• TEXT PASSAGE:
Consequently, by the time of McCallum’s 1998 retrospective, U.S. monetary policy had established a track record that was held in very high regard. It was widely believed that the Fed had lost credibility in the 1970s in terms of its willingness to fight inflation. Chairman Volcker’s actions restored the Fed’s credibility. Following the Volcker disinflation, economic research focused on the idea that monetary policy strategies would be fully effective only if they were credible. This idea led to an intensified debate about “rules versus discretion.” The issue was how to maintain the basis for U.S. monetary policy that Volcker had created. As I’ll discuss further, what was needed was a way to maintain the credibility of the institution, as opposed to relying on the credibility of an individual Fed Chair. One approach was for the FOMC to commit to following a policy rule and explicit policy targets, combined with communication of its policy rule to the public. And this approach was a key aspect of Ben McCallum’s work.

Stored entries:

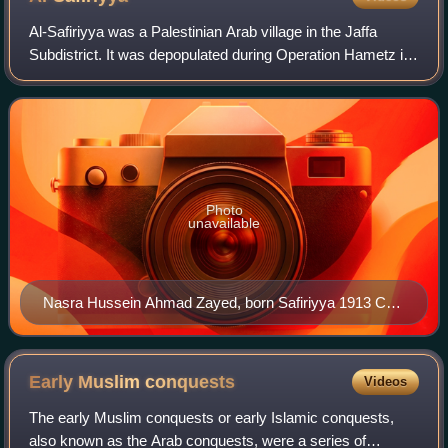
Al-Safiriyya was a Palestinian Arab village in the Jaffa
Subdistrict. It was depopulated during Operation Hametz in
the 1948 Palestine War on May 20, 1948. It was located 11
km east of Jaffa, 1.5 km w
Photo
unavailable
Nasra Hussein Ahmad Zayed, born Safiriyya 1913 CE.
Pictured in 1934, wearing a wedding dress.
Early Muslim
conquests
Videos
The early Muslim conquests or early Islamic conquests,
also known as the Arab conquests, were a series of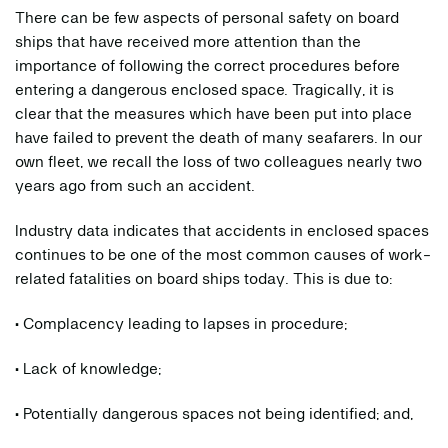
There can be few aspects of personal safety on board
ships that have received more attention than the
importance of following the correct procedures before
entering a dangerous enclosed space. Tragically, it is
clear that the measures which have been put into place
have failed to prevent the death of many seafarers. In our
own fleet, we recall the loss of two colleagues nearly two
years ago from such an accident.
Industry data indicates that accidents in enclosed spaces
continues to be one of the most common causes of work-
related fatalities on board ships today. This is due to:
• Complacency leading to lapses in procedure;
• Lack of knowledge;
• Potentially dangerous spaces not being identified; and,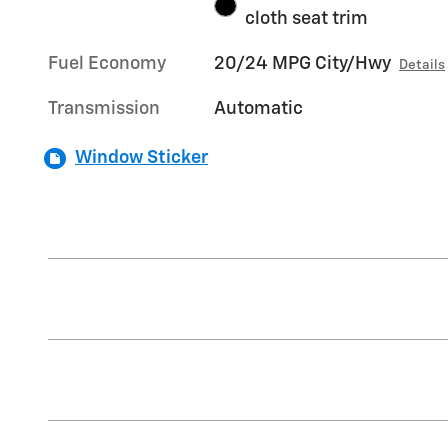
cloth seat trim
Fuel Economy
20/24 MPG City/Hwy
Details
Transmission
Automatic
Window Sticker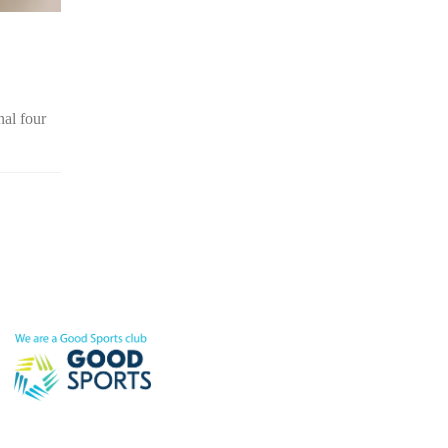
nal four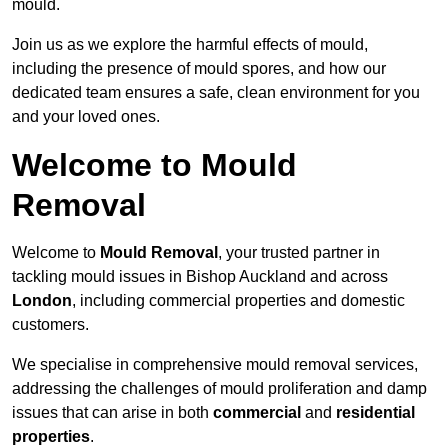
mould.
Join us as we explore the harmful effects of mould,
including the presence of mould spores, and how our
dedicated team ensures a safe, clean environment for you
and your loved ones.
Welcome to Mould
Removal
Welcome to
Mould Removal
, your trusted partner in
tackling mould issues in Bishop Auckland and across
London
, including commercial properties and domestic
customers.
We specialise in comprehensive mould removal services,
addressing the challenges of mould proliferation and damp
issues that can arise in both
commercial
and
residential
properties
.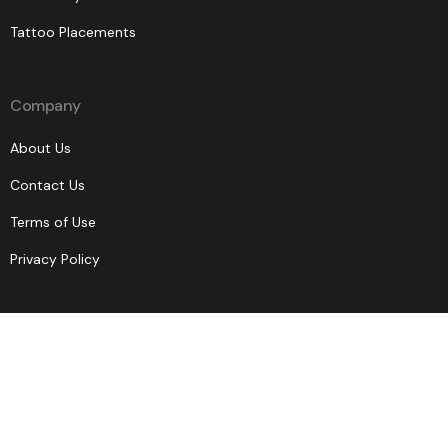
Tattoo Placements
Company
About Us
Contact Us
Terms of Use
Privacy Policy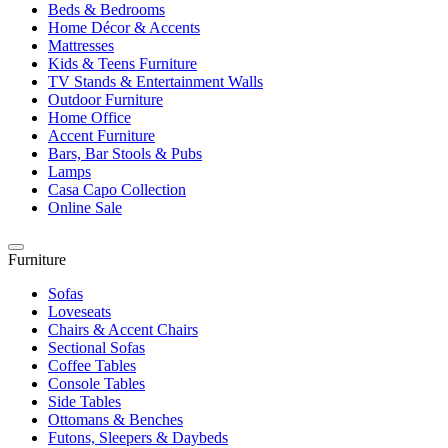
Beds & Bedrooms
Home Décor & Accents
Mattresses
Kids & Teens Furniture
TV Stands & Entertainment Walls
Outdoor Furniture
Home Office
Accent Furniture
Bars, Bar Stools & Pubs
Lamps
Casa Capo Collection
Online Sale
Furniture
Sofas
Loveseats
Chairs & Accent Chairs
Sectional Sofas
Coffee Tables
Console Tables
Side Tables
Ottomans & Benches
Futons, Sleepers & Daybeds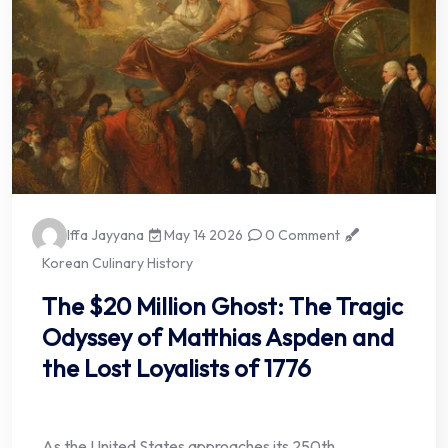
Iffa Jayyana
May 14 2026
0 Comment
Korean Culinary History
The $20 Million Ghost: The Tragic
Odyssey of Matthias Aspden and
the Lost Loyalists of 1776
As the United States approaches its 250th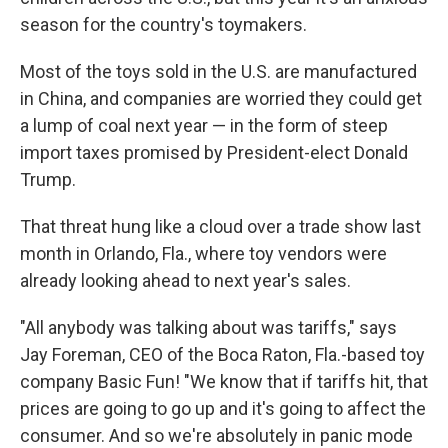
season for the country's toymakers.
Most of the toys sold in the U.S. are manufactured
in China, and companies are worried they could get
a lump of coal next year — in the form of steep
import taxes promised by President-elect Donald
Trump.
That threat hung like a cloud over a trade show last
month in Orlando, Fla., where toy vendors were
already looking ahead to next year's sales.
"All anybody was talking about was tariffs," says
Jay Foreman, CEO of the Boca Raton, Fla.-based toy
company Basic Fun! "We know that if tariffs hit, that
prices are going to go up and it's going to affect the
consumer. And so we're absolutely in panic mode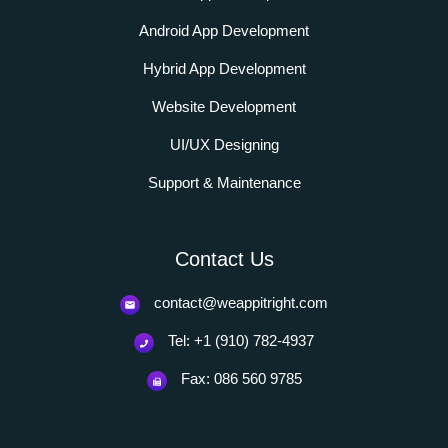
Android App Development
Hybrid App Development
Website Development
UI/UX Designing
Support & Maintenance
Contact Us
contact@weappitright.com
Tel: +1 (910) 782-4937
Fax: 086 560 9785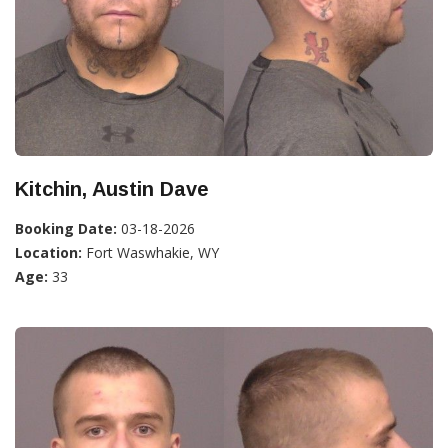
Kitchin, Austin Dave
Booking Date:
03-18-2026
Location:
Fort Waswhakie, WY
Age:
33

• TASK SET:
**A)** Answer these questions from the passage on U.S. monetary policy credibility, one answer per line:
(i) Whose actions restored the Fed's credibility?
(ii) What debate intensified after economic research focused on credible monetary policy strategies?
(iii) Besides committing to a policy rule and explicit policy targets, what did the approach described for the FOMC include?
**B)** Carry the passage on U.S. monetary policy credibility forward from its final sentence.

• PER-TASK OUTPUTS:
**A)**
(i) Chairman Volcker's actions.
(ii) The debate about "rules versus discretion."
(iii) Communicating its policy rule to the public.

**B)**
In the 25 years since 1998, there have been numerous changes in U.S. monetary policy arrangements. These have included several important reforms that were substantially along the lines advocated by Ben and others. In multiple ways, the FOMC’s policy framework has become much more explicit. At the end of 2007, the FOMC began publishing a quarterly Summary of Economic Projections, collecting information on individual meeting participants’ forecasts. Then, in January 2012, the FOMC issued a Statement on Longer-Run Goals and Monetary Policy Strategy—also known as our consensus statement. The consensus statement has been reaffirmed every year and revised several times. From its inception, it made the price-stability goal that is part of our congressional mandate more concrete by indicating that Federal Reserve policymakers interpret it as a 2 percent longer-run inflation rate (in the personal consumption expenditures price index). In 2011, Ben Bernanke initiated the practice of postmeeting press conferences, which under Chair Powell’s leadership now follow every FOMC meeting.

In the summer of 2020, FOMC participants released a revised consensus statement that further elaborated their interpretation of the dual-mandate goals of maximum employment and price stability and how the Committee would pursue those objectives. The new statement explicitly recognized the policy tools of asset purchases and forward guidance on the federal funds rate. These tools were developed during the period, which started in late 2008, in which the federal funds rate was at the effective lower bound (ELB), and they were used again during the new ELB episode that began in March 2020.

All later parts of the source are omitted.